Extracted records
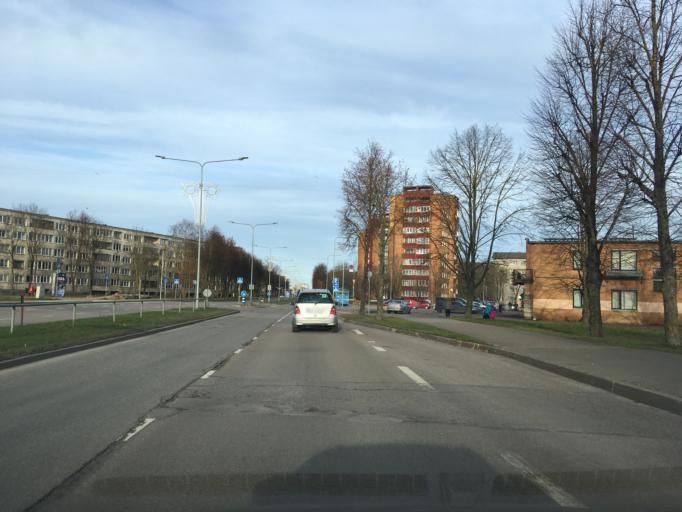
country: EE
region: Ida-Virumaa
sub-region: Narva linn
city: Narva
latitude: 59.3657
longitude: 28.1878
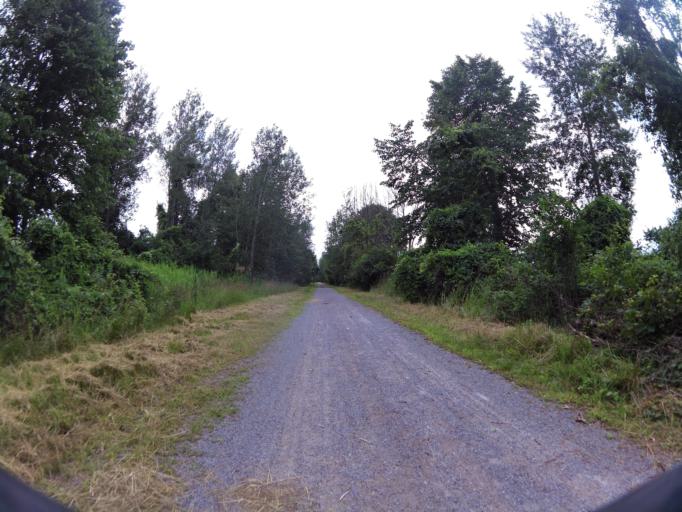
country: CA
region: Ontario
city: Bells Corners
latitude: 45.1519
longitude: -75.6131
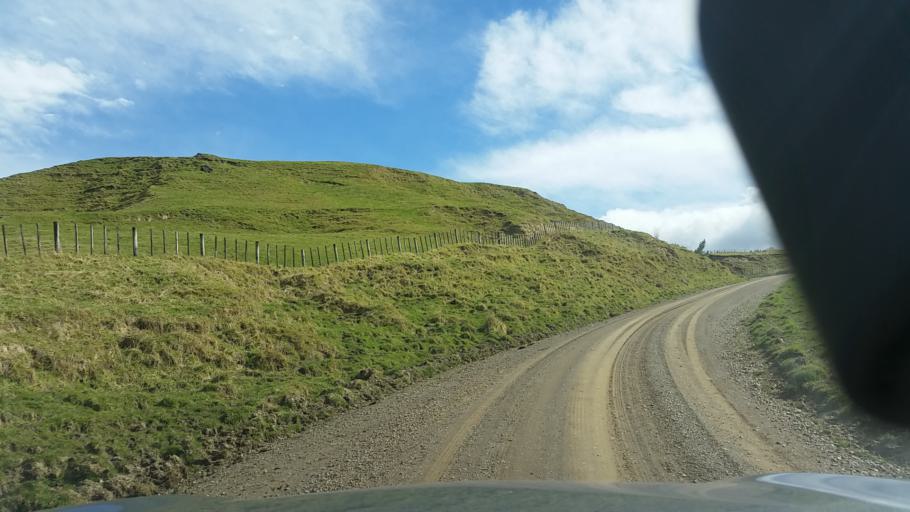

OBJECTIVE:
Arrange every line of the items into a Markdown table with the columns No. and Line, numbering the rows and omitting blank lines. Leave the pictures out of the answer.

RESULT OF THIS TASK:
| No. | Line |
|---|---|
| 1 | country: EE |
| 2 | region: Ida-Virumaa |
| 3 | sub-region: Narva linn |
| 4 | city: Narva |
| 5 | latitude: 59.3657 |
| 6 | longitude: 28.1878 |
| 7 | country: CA |
| 8 | region: Ontario |
| 9 | city: Bells Corners |
| 10 | latitude: 45.1519 |
| 11 | longitude: -75.6131 |